夜食のオムライスを作るために何気なく卵を割っていると、カウンターの向こうからこちらを眺めていたロナルドくんが何故か私の手元にジッと視線を注いだまま「すげえ…」呟いた。なんか知らんがこちらを見たまま目を輝かせている。おや何だやっとこの私の素晴らしさに気付いたのか、と彼からの珍しい畏怖の念に僅かに満足感を覚えたが、別に私のやったことといえば普段と何ら変わらない。はて一体今の何がそんなに君の琴線に触れたのかと聞くと、ロナルドくんは先程私に向かって「すごい」と言ったことに自分で気付いていなかったのか、ややバツが悪そうに「……卵片手で割れるのすごいなと思って」と白状した。
…………なるほどね。
君の握力じゃ卵なんて片手じゃ握り潰しそうだもんなそりゃ無理だろうな、なんなら両手で割っても握り潰しそうだ。珍しくストレートな彼からの褒め言葉(?)に私も少々バツが悪く、誤魔化すようにそう言うとすぐさま拳が飛んできた。その風圧でいつもの通り砂になる、ここ数ヶ月ですっかり慣れてしまったテンポ感。しかしまあ何かにつけてよく手の出る5歳児だ。私は溜息を吐きつつ体を元に戻し、卵をもう一つ手に取った。ロナルドくんは拗ねてしまったのかさっきより少しカウンターから離れて、でもやっぱり興味はあるのか視線はちらちらと私の手元に注がれていた。ジョンがうちに来たばかりの頃にもこういうことがあったなと思い出す。最もジョンはもっと素直だったが。

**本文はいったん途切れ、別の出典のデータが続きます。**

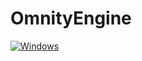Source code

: # OmnityEngine
[![Windows](https://github.com/OmnityTeam/OmnityEngine/actions/workflows/Desktop.yml/badge.svg)](https://github.com/OmnityTeam/OmnityEngine/actions/workflows/Desktop.yml)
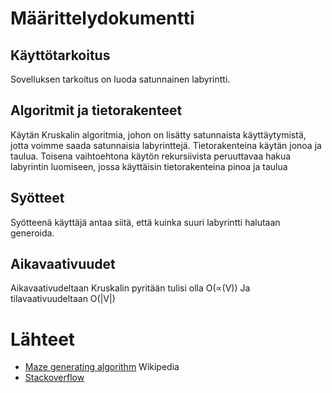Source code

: # Määrittelydokumentti


## Käyttötarkoitus
Sovelluksen tarkoitus on luoda satunnainen labyrintti.

## Algoritmit ja tietorakenteet
Käytän Kruskalin algoritmia, johon on lisätty satunnaista käyttäytymistä, jotta voimme saada satunnaisia labyrinttejä.
Tietorakenteina käytän jonoa ja taulua.
Toisena vaihtoehtona käytön rekursiivista peruuttavaa hakua labyrintin luomiseen, jossa käyttäisin tietorakenteina pinoa ja taulua

## Syötteet
Syötteenä käyttäjä antaa siitä, että kuinka suuri labyrintti halutaan generoida.

## Aikavaativuudet
Aikavaativudeltaan Kruskalin pyritään tulisi olla O(∝(V))
Ja tilavaativuudeltaan O(|V|)
# Lähteet



* [Maze generating algorithm](https://en.m.wikipedia.org/wiki/Maze_generation_algorithm) Wikipedia
* [Stackoverflow](https://stackoverflow.com/questions/38502/whats-a-good-algorithm-to-generate-a-maze)

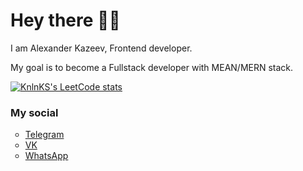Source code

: # Hey there 👋🏻

I am Alexander Kazeev, Frontend developer.

My goal is to become a Fullstack developer with MEAN/MERN stack.

[![KnlnKS's LeetCode stats](https://leetcode-stats-six.vercel.app/?username=iamstew)](https://leetcode.com/iamstew/)

<div>
  <h3>My social</h3>
  <ul type="circle">
    <li>
      <a href="https://t.me/iamstew">
        Telegram
      </a>
    </li>
     <li>
      <a href="https://vk.com/global_maybe">
        VK
      </a>
    </li>
     <li>
      <a href="https://api.whatsapp.com/send?phone=79776432311"">
        WhatsApp
      </a>
    </li>
  </ul>
</div>
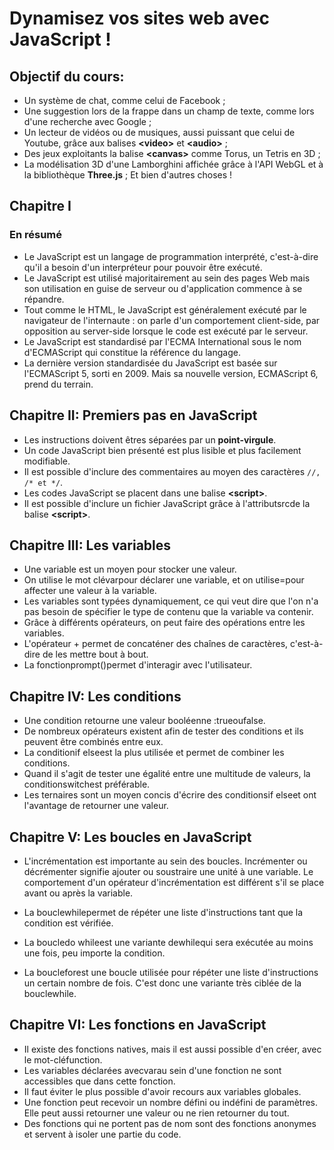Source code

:# Dynamisez vos sites web avec JavaScript !

## Objectif du cours:
*  Un système de chat, comme celui de Facebook ;
*  Une suggestion lors de la frappe dans un champ de texte, comme lors d'une recherche avec Google ;
*  Un lecteur de vidéos ou de musiques, aussi puissant que celui de Youtube, grâce aux balises **&lt;video&gt;** et **&lt;audio&gt;**  ;
*  Des jeux exploitants la balise **&lt;canvas&gt;** comme Torus, un Tetris en 3D ;
*  La modélisation 3D d'une Lamborghini affichée grâce à l'API WebGL et à la bibliothèque **Three.js** ;
  Et bien d'autres choses !

## Chapitre I
### En résumé
*  Le JavaScript est un langage de programmation interprété, c'est-à-dire qu'il a besoin d'un interpréteur pour pouvoir être exécuté.
*  Le JavaScript est utilisé majoritairement au sein des pages Web mais son utilisation en guise de serveur ou d'application commence à se répandre.
*  Tout comme le HTML, le JavaScript est généralement exécuté par le navigateur de l'internaute : on parle d'un comportement client-side, par opposition au server-side lorsque le code est exécuté par le serveur.
*  Le JavaScript est standardisé par l'ECMA International sous le nom d'ECMAScript qui constitue la référence du langage.
*  La dernière version standardisée du JavaScript est basée sur l'ECMAScript 5, sorti en 2009. Mais sa nouvelle version, ECMAScript 6, prend du terrain.

## Chapitre II: Premiers pas en JavaScript
*   Les instructions doivent êtres séparées par un **point-virgule**.
*   Un code JavaScript bien présenté est plus lisible et plus facilement modifiable.
*   Il est possible d'inclure des commentaires au moyen des caractères <code>//, /* et */</code>.
*   Les codes JavaScript se placent dans une balise **&lt;script&gt;**.
*   Il est possible d'inclure un fichier JavaScript grâce à l'attributsrcde la balise **&lt;script&gt;**.

## Chapitre III: Les variables
*   Une variable est un moyen pour stocker une valeur.
*   On utilise le mot clévarpour déclarer une variable, et on utilise=pour affecter une valeur à la variable.
*   Les variables sont typées dynamiquement, ce qui veut dire que l'on n'a pas besoin de spécifier le type de contenu que la variable va contenir.
*   Grâce à différents opérateurs, on peut faire des opérations entre les variables.
*   L'opérateur + permet de concaténer des chaînes de caractères, c'est-à-dire de les mettre bout à bout.
*   La fonctionprompt()permet d'interagir avec l'utilisateur.

## Chapitre IV: Les conditions
*   Une condition retourne une valeur booléenne :trueoufalse.
*   De nombreux opérateurs existent afin de tester des conditions et ils peuvent être combinés entre eux.
*   La conditionif elseest la plus utilisée et permet de combiner les conditions.
*   Quand il s'agit de tester une égalité entre une multitude de valeurs, la conditionswitchest préférable.
*   Les ternaires sont un moyen concis d'écrire des conditionsif elseet ont l'avantage de retourner une valeur.

## Chapitre V: Les boucles en JavaScript
*  L'incrémentation est importante au sein des boucles. Incrémenter ou décrémenter signifie ajouter ou soustraire une unité à une variable. Le comportement d'un opérateur d'incrémentation est différent s'il se place avant ou après la variable.
*  La bouclewhilepermet de répéter une liste d'instructions tant que la condition est vérifiée.
* La boucledo whileest une variante dewhilequi sera exécutée au moins une fois, peu importe la condition.

*  La boucleforest une boucle utilisée pour répéter une liste d'instructions un certain nombre de fois. C'est donc une variante très ciblée de la bouclewhile.

## Chapitre VI: Les fonctions en JavaScript
*  Il existe des fonctions natives, mais il est aussi possible d'en créer, avec le mot-cléfunction.
*  Les variables déclarées avecvarau sein d'une fonction ne sont accessibles que dans cette fonction.
*  Il faut éviter le plus possible d'avoir recours aux variables globales.
*  Une fonction peut recevoir un nombre défini ou indéfini de paramètres. Elle peut aussi retourner une valeur ou ne rien retourner du tout.
*  Des fonctions qui ne portent pas de nom sont des fonctions anonymes et servent à isoler une partie du code.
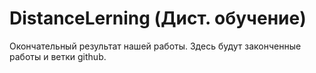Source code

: # DistanceLerning (Дист. обучение)

Окончательный результат нашей работы.
Здесь будут законченные работы и ветки github. 
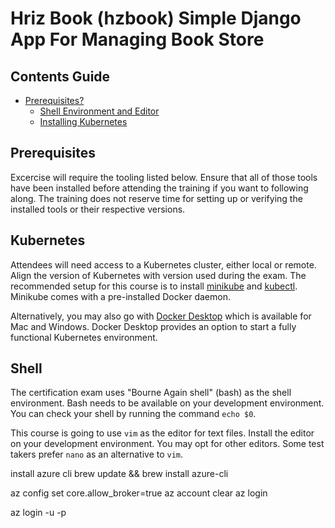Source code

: # Hriz Book (hzbook) Simple Django App For Managing Book Store

## Contents Guide
+ [Prerequisites?](#Prerequisites)
    + [Shell Environment and Editor](#Shell)
    + [Installing Kubernetes](#Kubernetes)


## Prerequisites

Excercise will require the tooling listed below. Ensure that all of those tools have been installed before attending the training if you want to following along. The training does not reserve time for setting up or verifying the installed tools or their respective versions.

## Kubernetes

Attendees will need access to a Kubernetes cluster, either local or remote. Align the version of Kubernetes with version used during the exam. The recommended setup for this course is to install [minikube](https://kubernetes.io/docs/tasks/tools/install-minikube/) and [kubectl](https://kubernetes.io/docs/tasks/tools/install-kubectl/). Minikube comes with a pre-installed Docker daemon.

Alternatively, you may also go with [Docker Desktop](https://www.docker.com/products/docker-desktop) which is available for Mac and Windows. Docker Desktop provides an option to start a fully functional Kubernetes environment.

## Shell

The certification exam uses "Bourne Again shell" (bash) as the shell environment. Bash needs to be available on your development environment. You can check your shell by running the command `echo $0`.

This course is going to use `vim` as the editor for text files. Install the editor on your development environment. You may opt for other editors. Some test takers prefer `nano` as an alternative to `vim`.

install azure cli
brew update && brew install azure-cli

az config set core.allow_broker=true
az account clear
az login

az login -u <username> -p <password>

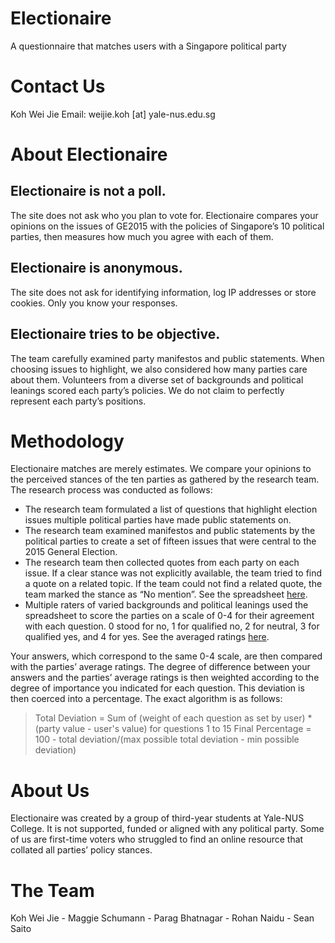 # Electionaire
A questionnaire that matches users with a Singapore political party


# Contact Us
Koh Wei Jie
Email: weijie.koh [at] yale-nus.edu.sg

# About Electionaire

## Electionaire is not a poll.
The site does not ask who you plan to vote for. Electionaire compares your opinions on the issues of GE2015 with the policies of Singapore’s 10 political parties, then measures how much you agree with each of them.

## Electionaire is anonymous.
The site does not ask for identifying information, log IP addresses or store cookies. Only you know your responses.

## Electionaire tries to be objective.

The team carefully examined party manifestos and public statements. When choosing issues to highlight, we also considered how many parties care about them. Volunteers from a diverse set of backgrounds and political leanings scored each party’s policies. We do not claim to perfectly represent each party’s positions.

# Methodology
Electionaire matches are merely estimates. We compare your opinions to the perceived stances of the ten parties as gathered by the research team. The research process was conducted as follows:
* The research team formulated a list of questions that highlight election issues multiple political parties have made public statements on.
* The research team examined manifestos and public statements by the political parties to create a set of fifteen issues that were central to the 2015 General Election.
* The research team then collected quotes from each party on each issue. If a clear stance was not explicitly available, the team tried to find a quote on a related topic. If the team could not find a related quote, the team marked the stance as “No mention”. See the spreadsheet [here](https://docs.google.com/spreadsheets/d/1yOqqxOdEF4vVeGnhlMlJXPVSOU_1Iof44XiB6O_T53Q/edit?usp=sharing).
* Multiple raters of varied backgrounds and political leanings used the spreadsheet to score the parties on a scale of 0-4 for their agreement with each question. 0 stood for no, 1 for qualified no, 2 for neutral, 3 for qualified yes, and 4 for yes. See the averaged ratings [here](https://docs.google.com/spreadsheets/d/1GZdSzXNlJh9Xq7zuv0dSfLtOtVaXWtC93wLk_CjlJlI/edit?usp=sharing).

Your answers, which correspond to the same 0-4 scale, are then compared with the parties’ average ratings. The degree of difference between your answers and the parties’ average ratings is then weighted according to the degree of importance you indicated for each question. This deviation is then coerced into a percentage. The exact algorithm is as follows:

> Total Deviation = Sum of (weight of each question as set by user) * (party value - user's value) for questions 1 to 15
> Final Percentage = 100 - total deviation/(max possible total deviation - min possible deviation)

# About Us
Electionaire was created by a group of third-year students at Yale-NUS College. It is not supported, funded or aligned with any political party. Some of us are first-time voters who struggled to find an online resource that collated all parties’ policy stances.

# The Team
Koh Wei Jie - Maggie Schumann - Parag Bhatnagar - Rohan Naidu - Sean Saito
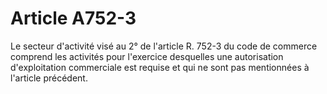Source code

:# Article A752-3

Le secteur d'activité visé au 2° de l'article R. 752-3 du code de commerce comprend les activités pour l'exercice desquelles une autorisation d'exploitation commerciale est requise et qui ne sont pas mentionnées à l'article précédent.
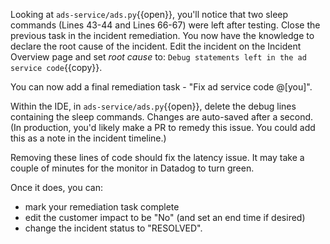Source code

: Looking at `ads-service/ads.py`{{open}}, you'll notice that two sleep commands (Lines 43-44 and Lines 66-67) were left after testing. Close the previous task in the incident remediation. You now have the knowledge to declare the root cause of the incident. Edit the incident on the Incident Overview page and set *root cause* to: `Debug statements left in the ad service code`{{copy}}.

You can now add a final remediation task - "Fix ad service code @[you]". 

Within the IDE, in `ads-service/ads.py`{{open}}, delete the debug lines containing the sleep commands. Changes are auto-saved after a second. (In production, you'd likely make a PR to remedy this issue. You could add this as a note in the incident timeline.)

Removing these lines of code should fix the latency issue. It may take a couple of minutes for the monitor in Datadog to turn green.

Once it does, you can:
- mark your remediation task complete
- edit the customer impact to be "No" (and set an end time if desired)
- change the incident status to "RESOLVED".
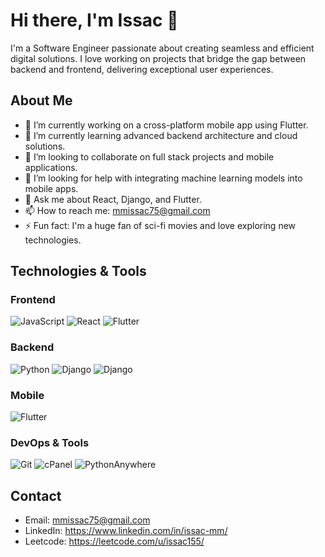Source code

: # Hi there, I'm Issac 👋

I'm a Software Engineer passionate about creating seamless and efficient digital solutions. I love working on projects that bridge the gap between backend and frontend, delivering exceptional user experiences.


## About Me

- 🔭 I’m currently working on a cross-platform mobile app using Flutter.
- 🌱 I’m currently learning advanced backend architecture and cloud solutions.
- 👯 I’m looking to collaborate on full stack projects and mobile applications.
- 🤔 I’m looking for help with integrating machine learning models into mobile apps.
- 💬 Ask me about React, Django, and Flutter.
- 📫 How to reach me: mmissac75@gmail.com
- ⚡ Fun fact: I'm a huge fan of sci-fi movies and love exploring new technologies.

## Technologies & Tools

### Frontend
![JavaScript](https://img.shields.io/badge/-JavaScript-black?style=flat-square&logo=javascript)
![React](https://img.shields.io/badge/-React-black?style=flat-square&logo=react)
![Flutter](https://img.shields.io/badge/-Flutter-black?style=flat-square&logo=flutter)

### Backend

![Python](https://img.shields.io/badge/-Python-black?style=flat-square&logo=python)
![Django](https://img.shields.io/badge/-Django-black?style=flat-square&logo=django)
![Django](https://img.shields.io/badge/-Django-black?style=flat-square&logo=java)

### Mobile
![Flutter](https://img.shields.io/badge/-Flutter-black?style=flat-square&logo=flutter)

### DevOps & Tools

![Git](https://img.shields.io/badge/-Git-black?style=flat-square&logo=git)
![cPanel](https://img.shields.io/badge/-cPanel-black?style=flat-square&logo=cpanel)
![PythonAnywhere](https://img.shields.io/badge/-PythonAnywhere-black?style=flat-square&logo=python)





## Contact

- Email: mmissac75@gmail.com
- LinkedIn: https://www.linkedin.com/in/issac-mm/
- Leetcode: https://leetcode.com/u/issac155/
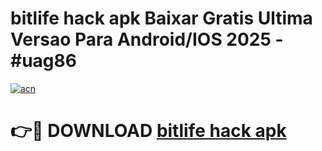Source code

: # bitlife hack apk Baixar Gratis Ultima Versao Para Android/IOS 2025 - #uag86

[![acn](https://github.com/user-attachments/assets/0f9c940e-d8b0-45ae-aac7-cd30a18b3e1c)](https://app.mediaupload.pro/?title=bitlife_hack_apk&ref=19F)

# 👉🔴 DOWNLOAD [bitlife hack apk](https://app.mediaupload.pro/?title=bitlife_hack_apk&ref=19F)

共に生活し始めてはや数カ月、未だ懐き切らないが、けれども視線だけはやたらに素直だった。
その後出来上がったオムライスは、私としたことがうっかり卵を割りすぎてなんと5つ分も使ったため少しばかりチキンライスとのバランスが悪かった。
…けして珍しく彼から素直に褒められてちょっと嬉しかったとかではない。断じて。